**PROBLEM DETAILS**
When a picture appears among the records, leave it out, and copy all else exactly.

**DATA SHOWN**
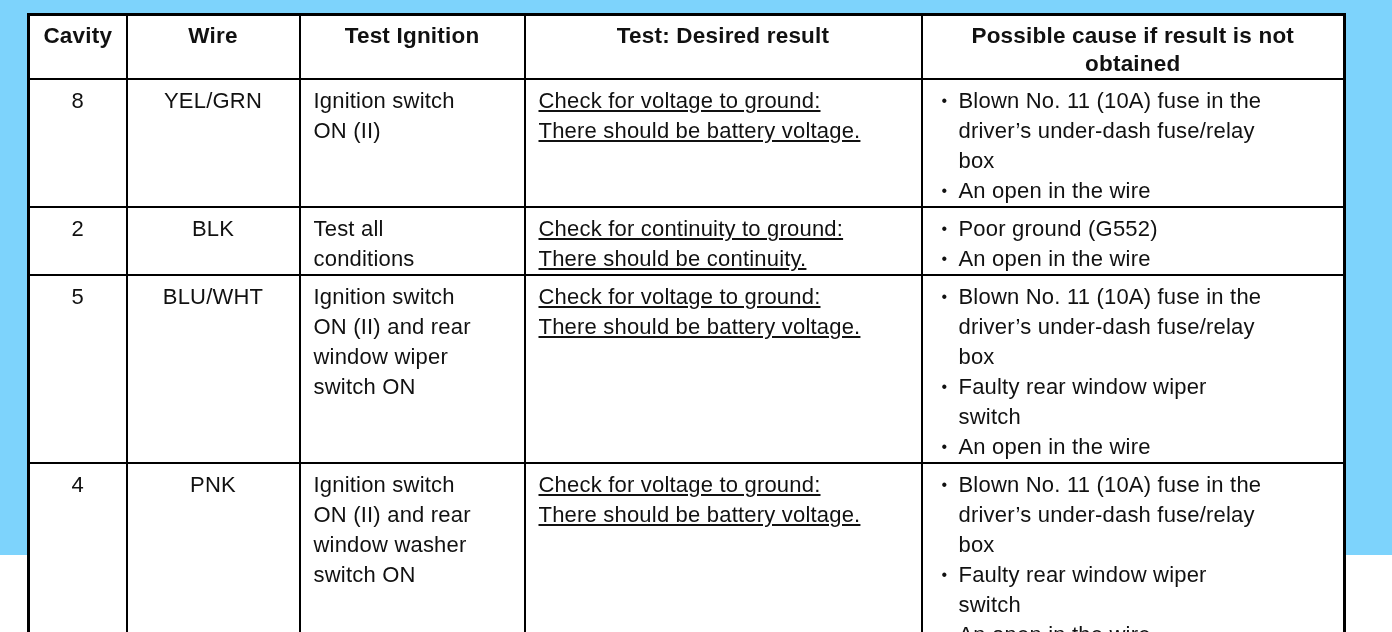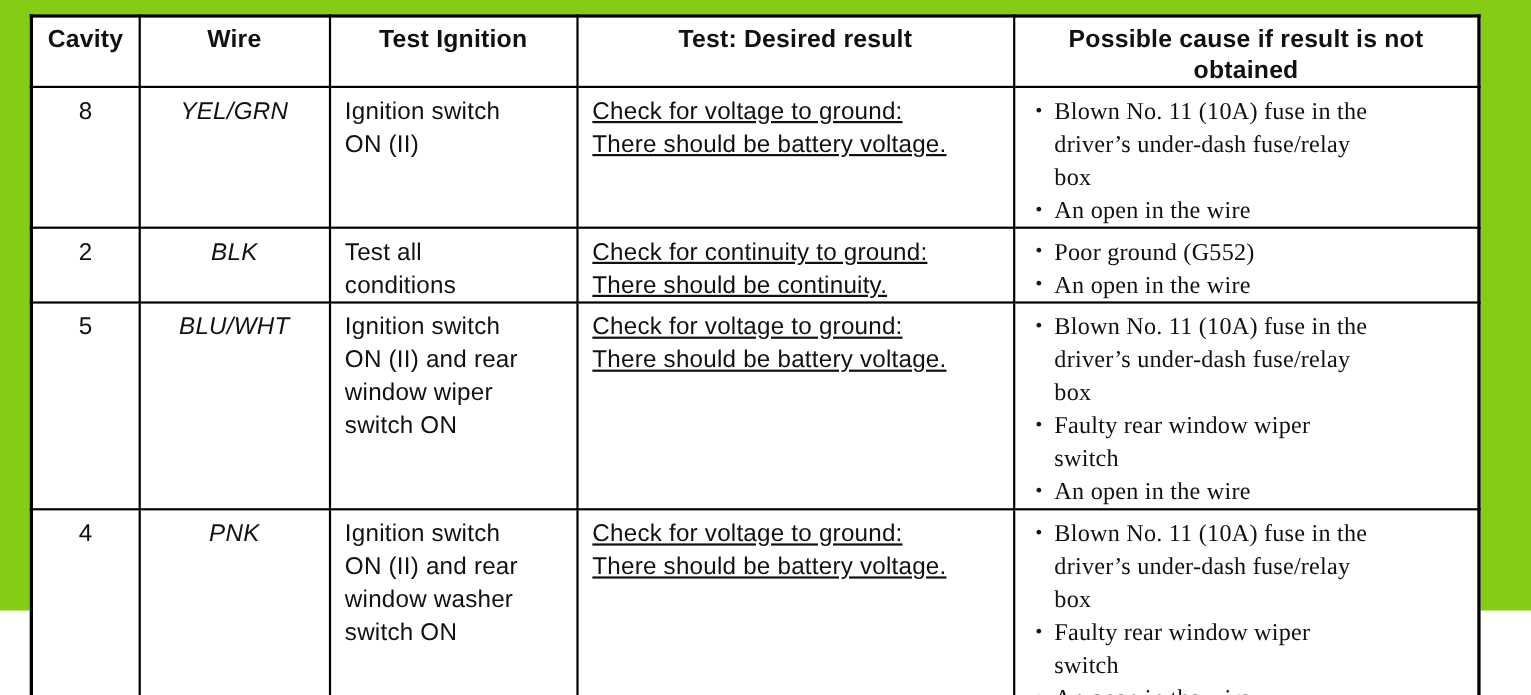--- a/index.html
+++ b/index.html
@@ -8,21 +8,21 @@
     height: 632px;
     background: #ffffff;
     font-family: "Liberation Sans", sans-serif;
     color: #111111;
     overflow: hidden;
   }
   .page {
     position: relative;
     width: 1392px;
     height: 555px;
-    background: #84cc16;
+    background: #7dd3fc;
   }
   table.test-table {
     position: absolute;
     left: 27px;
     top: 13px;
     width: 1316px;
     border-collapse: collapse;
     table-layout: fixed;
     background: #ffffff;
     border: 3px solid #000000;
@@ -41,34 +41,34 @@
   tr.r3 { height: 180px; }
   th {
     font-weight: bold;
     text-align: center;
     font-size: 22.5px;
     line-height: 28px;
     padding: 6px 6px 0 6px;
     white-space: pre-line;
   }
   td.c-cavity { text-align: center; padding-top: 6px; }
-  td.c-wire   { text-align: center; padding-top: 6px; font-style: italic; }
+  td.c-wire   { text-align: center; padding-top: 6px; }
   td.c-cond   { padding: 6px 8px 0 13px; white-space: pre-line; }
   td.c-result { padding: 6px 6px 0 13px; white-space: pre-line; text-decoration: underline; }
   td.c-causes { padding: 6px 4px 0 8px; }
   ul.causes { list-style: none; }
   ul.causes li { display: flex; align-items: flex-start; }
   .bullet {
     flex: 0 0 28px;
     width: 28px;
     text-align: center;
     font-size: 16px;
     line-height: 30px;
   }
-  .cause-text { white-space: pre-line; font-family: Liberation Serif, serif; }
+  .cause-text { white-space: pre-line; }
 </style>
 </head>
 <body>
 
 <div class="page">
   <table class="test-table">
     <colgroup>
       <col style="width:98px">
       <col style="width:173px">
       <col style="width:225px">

**SOLUTION TO THE EXERCISE**
--- a/index.html
+++ b/index.html
@@ -8,21 +8,21 @@
     height: 632px;
     background: #ffffff;
     font-family: "Liberation Sans", sans-serif;
     color: #111111;
     overflow: hidden;
   }
   .page {
     position: relative;
     width: 1392px;
     height: 555px;
-    background: #84cc16;
+    background: #7dd3fc;
   }
   table.test-table {
     position: absolute;
     left: 27px;
     top: 13px;
     width: 1316px;
     border-collapse: collapse;
     table-layout: fixed;
     background: #ffffff;
     border: 3px solid #000000;
@@ -41,34 +41,34 @@
   tr.r3 { height: 180px; }
   th {
     font-weight: bold;
     text-align: center;
     font-size: 22.5px;
     line-height: 28px;
     padding: 6px 6px 0 6px;
     white-space: pre-line;
   }
   td.c-cavity { text-align: center; padding-top: 6px; }
-  td.c-wire   { text-align: center; padding-top: 6px; font-style: italic; }
+  td.c-wire   { text-align: center; padding-top: 6px; }
   td.c-cond   { padding: 6px 8px 0 13px; white-space: pre-line; }
   td.c-result { padding: 6px 6px 0 13px; white-space: pre-line; text-decoration: underline; }
   td.c-causes { padding: 6px 4px 0 8px; }
   ul.causes { list-style: none; }
   ul.causes li { display: flex; align-items: flex-start; }
   .bullet {
     flex: 0 0 28px;
     width: 28px;
     text-align: center;
     font-size: 16px;
     line-height: 30px;
   }
-  .cause-text { white-space: pre-line; font-family: Liberation Serif, serif; }
+  .cause-text { white-space: pre-line; }
 </style>
 </head>
 <body>
 
 <div class="page">
   <table class="test-table">
     <colgroup>
       <col style="width:98px">
       <col style="width:173px">
       <col style="width:225px">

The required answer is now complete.